Friday, September 01, 2006

TO REPEAT...

Those paying attention knew this but it's nice to have the MSM print it:

In Afghanistan, the Taliban and al Qaida resurge
By WARREN P. STROBEL and JONATHAN S. LANDAY
McClatchy Newspapers

Today, the United States and its allies are struggling to halt advances by a resurgent Taliban and al Qaida fighters in large swaths of this still desperately poor and unstable country.
"Things are going very badly," admitted an official with the allied military forces, who asked not to be identified because the issue is so sensitive. "We've arrived at a situation where things are significantly worse than we anticipated."


Indeed, a growing number of analysts, many of them former top government counterterrorism officials, argue that the very notion of a "war" on terrorism is the wrong strategy.

In relying overwhelmingly on bombs and bullets, they say, the United States has alienated much of the Muslim world, driving away even moderates who might be open to Western ideas. The West has largely failed to offer a positive vision or deal with the root causes of Islamic extremism.

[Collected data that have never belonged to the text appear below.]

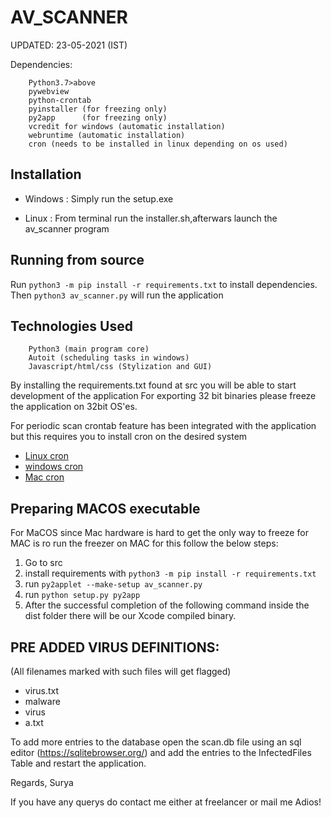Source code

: # AV_SCANNER

UPDATED: 23-05-2021 (IST)

Dependencies:
```
	Python3.7>above
	pywebview
	python-crontab
	pyinstaller (for freezing only)
	py2app 		(for freezing only)
	vcredit for windows (automatic installation)
	webruntime (automatic installation)
	cron (needs to be installed in linux depending on os used)
```

## Installation
- Windows  : Simply run the setup.exe
	
- Linux : From terminal run the installer.sh,afterwars launch the av_scanner program

## Running from source 
Run `python3 -m pip install -r requirements.txt` to install dependencies.
Then `python3 av_scanner.py` will run the application

## Technologies Used
```
	Python3 (main program core)
	Autoit (scheduling tasks in windows)
	Javascript/html/css (Stylization and GUI)
```

By installing the requirements.txt found at src you will be able to start development of the application
For exporting 32 bit binaries please freeze the application on 32bit OS'es.

For periodic scan crontab feature has been integrated with the application but this requires you to install cron on the desired system

- [Linux cron](https://opensource.com/article/17/11/how-use-cron-linux)
- [windows cron](https://blog.e-zest.com/tutorial-setting-up-cron-job-task-scheduler-in-windows)
- [Mac cron](https://betterprogramming.pub/how-to-execute-a-cron-job-on-mac-with-crontab-b2decf2968eb)

	 
## Preparing MACOS executable

For MaCOS since Mac hardware is hard to get the only way to freeze for MAC is ro run the freezer on MAC for this
follow the below steps:

1) Go to src
2) install requirements with `python3 -m pip install -r requirements.txt`
3) run  `py2applet --make-setup av_scanner.py`
4) run `python setup.py py2app`
5) After the successful completion of the following command inside the dist folder there will be our Xcode compiled binary.


## PRE ADDED VIRUS DEFINITIONS:
(All filenames marked with such files will get flagged)
- virus.txt
- malware
- virus
- a.txt

To add more entries to the database open the scan.db file using an sql editor (https://sqlitebrowser.org/)
and add the entries to the InfectedFiles Table and restart the application.

Regards,
Surya

If you have any querys do contact me either at freelancer or mail me
Adios!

The "tactical firefighting" of disrupting terrorist cells and stopping attacks "works pretty well," said Magnus Ranstorp, a terrorism expert at the Swedish National Defence College. "But it's not resolving the strategic problem. The ranks keep on coming."

The U.S. intelligence community reported more than a year ago that al Qaida's leaders, weaned on the conflict against the Soviet Union in Afghanistan, would be replaced by a new generation of terrorists trained on the battlefields of Iraq.

"The terrorists have found in Iraq a better sanctuary, training ground and laboratory than they ever had in Afghanistan. They have also been given what they desire most: American targets in close proximity," former White House counterterrorism officials Daniel Benjamin and Steven Simon wrote in their 2005 book, "The Next Attack."